Nov. 1, 2011 (ShapeShiftas) -- I was missing good bread, bakery bread, chewy "artisan" bread, baguettes in particular. Like the kind you can pick up in the city for dinner and carry fetchingly under your arm on your way home from work. Our last apartment in New York was over a French restaurant, and our landlords would get sacks of baguettes delivered early in the morning to our building's little vestibule. (I swear, Marcel, we never took even one!)
I had yet to discover Red Hen Bakery's almost perfect artisan breads, baked in Vermont and carried in upscale food co-ops and farmers' markets (or, "Farmers' Markets," which are to Vermont as Dean & Deluca's is to New York). I had patriotically bought Norwich, Vermont's own King Arthur Flour cookbook, second in size only to Larousse's Gastronomique on my shelf, intending to learn how to bake. I even pretty much mastered pizza dough after two years of trying, thanks to Eric's tutelage & Earl's recipe.
So, since I am striving to be the self-sufficient, homestead-hippie-chic (that's sheek) baking super-mom that my Vermont country life seems to demand, I declared, "Baguettes are flour, water, yeast, and salt. People have been making bread since Ancient Times at least. I'm an Artisan, too! How Hard Could It Be?"
Oh, dear. This innocent question has gotten me in trouble before, this query and its evil twin, How Expensive Could It Be? I should have learned by now. After living in New York and having two girls, the answer to both questions is -- additional zeros. How hard? Add a zero or so to the time you think it will take. How expensive? Keep adding zeros. 1-10-100-1000-10,000-, hours or dollars, ad infinitum.

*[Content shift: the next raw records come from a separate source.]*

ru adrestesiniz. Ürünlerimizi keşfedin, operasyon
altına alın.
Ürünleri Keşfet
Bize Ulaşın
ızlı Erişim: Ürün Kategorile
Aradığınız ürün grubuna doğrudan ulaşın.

Well, so I tried, and I try, to bake a simple baguette. Each time, it is missing that certain je ne sais quoi. I follow the pages of Baguette Theory and Construction in the KAF baking book soooooo carefully, I swear. I make the poolish and am so happy to learn what that word means. I think about wild yeast and weighing vs. measuring (weighing is supposed to be better). I steam my oven and spray my loaves. The next thing will be to try out the wood-fired oven above the fireplace that looked so cool (+$$$) when we were moving here but we have yet to use.
Now, I am not trying to offer up another cooking blog here, although I do love to cook and consider it a creative and giving act. I'm more struck by how this simple, basic, perfect baguette is so hard to achieve. Just like a bias-cut dress, or a porcelain bowl, my bread seems basic, easy. But its seemingly simple list of ingredients only adds up to "Baguette" if everything is worked just so. You only get the Perfection if you master the Simplicity.
Quakers, Friends, say that Simplicity is one of the six virtues by which we should live our lives. There is a handy acronym to remember all six -- SPICES -- Simplicity, Peace, Integrity, Community, Empathy, and (s**t, what IS that last one??? Oh, I remember!) Service. I aspire to them all, but Simplicity, I struggle with. We moved to Vermont for a simpler life, but have ended up with hours and hours spent driving to get to things that were just out the door in New York. I think about simplification when I design, because I want my dresses or my pillows to be easily produced, but then I like to trim things up so they "pop". (I guess I'm more Versace than Armani, in my designs at least.)
Simplicity is hard to achieve, in cooking, in drawing, in life. I find it hard to resist piling on, adding all the bells-and whistles. While a tricky design may be hiding bad execution, mistakes can't be hidden in a simple one. You can make bruschetta or croutons from your failed baguettes, just like you can slap a bunch of beads or an asymmetrical hemline onto an off-kilter dress. But the perfection of Simple, so much harder than it could be, is worth striving for, even if does take adding a few more zeros.